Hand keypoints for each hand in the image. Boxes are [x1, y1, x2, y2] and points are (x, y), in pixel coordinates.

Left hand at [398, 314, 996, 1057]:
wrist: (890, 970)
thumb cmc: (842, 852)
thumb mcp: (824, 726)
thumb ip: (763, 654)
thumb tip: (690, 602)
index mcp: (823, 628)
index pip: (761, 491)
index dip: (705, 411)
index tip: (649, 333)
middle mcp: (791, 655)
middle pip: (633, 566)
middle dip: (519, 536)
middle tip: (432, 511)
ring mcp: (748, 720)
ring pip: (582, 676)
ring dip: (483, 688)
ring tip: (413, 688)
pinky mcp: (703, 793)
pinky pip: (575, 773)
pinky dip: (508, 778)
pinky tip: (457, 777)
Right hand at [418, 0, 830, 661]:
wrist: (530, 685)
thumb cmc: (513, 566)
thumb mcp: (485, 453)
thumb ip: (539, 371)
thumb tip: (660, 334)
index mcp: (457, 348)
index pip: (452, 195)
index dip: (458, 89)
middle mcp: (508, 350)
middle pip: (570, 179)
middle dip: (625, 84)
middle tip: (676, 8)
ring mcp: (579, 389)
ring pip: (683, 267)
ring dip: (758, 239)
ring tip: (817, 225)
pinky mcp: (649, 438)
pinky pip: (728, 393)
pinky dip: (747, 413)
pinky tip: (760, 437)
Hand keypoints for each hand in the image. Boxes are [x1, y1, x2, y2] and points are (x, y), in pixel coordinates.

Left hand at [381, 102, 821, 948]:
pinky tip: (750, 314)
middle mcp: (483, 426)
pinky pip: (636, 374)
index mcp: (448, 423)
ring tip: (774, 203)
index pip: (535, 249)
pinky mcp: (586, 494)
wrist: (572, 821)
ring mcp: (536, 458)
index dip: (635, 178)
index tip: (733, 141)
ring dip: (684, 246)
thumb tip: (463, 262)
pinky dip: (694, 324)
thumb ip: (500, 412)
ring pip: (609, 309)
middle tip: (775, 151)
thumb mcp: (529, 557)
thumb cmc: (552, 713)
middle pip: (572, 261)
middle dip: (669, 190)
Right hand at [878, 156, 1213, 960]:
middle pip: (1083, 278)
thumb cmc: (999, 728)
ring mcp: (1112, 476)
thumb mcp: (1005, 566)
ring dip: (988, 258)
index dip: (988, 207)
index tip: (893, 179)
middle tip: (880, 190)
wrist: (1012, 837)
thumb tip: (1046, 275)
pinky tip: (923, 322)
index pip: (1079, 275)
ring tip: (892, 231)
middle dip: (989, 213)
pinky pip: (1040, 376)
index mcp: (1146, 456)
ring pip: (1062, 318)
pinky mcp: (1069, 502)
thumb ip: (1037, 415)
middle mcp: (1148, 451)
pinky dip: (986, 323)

☆ ☆ ☆ ☆ ☆ ☆ ☆

Instructions to follow> Return the entries exactly through the "pinky pip: (575, 773)" line.

Response>
Hand keypoints for each hand in the image. Boxes are [x1, y1, x2, y2] and points are (x, y), in pixel coordinates.

Left hand at [398, 314, 996, 1057]:
wrist: (890, 970)
thumb cmc: (842, 852)
thumb mcp: (824, 726)
thumb ip: (763, 654)
thumb tip: (690, 602)
index mcp: (823, 628)
index pip: (761, 491)
index dip: (705, 411)
index tip: (649, 333)
middle mcp: (791, 655)
middle pip: (633, 566)
middle dip: (519, 536)
middle tip: (432, 511)
ring mcp: (748, 720)
ring pip: (582, 676)
ring dip: (483, 688)
ring tip: (413, 688)
pinky mcp: (703, 793)
pinky pip: (575, 773)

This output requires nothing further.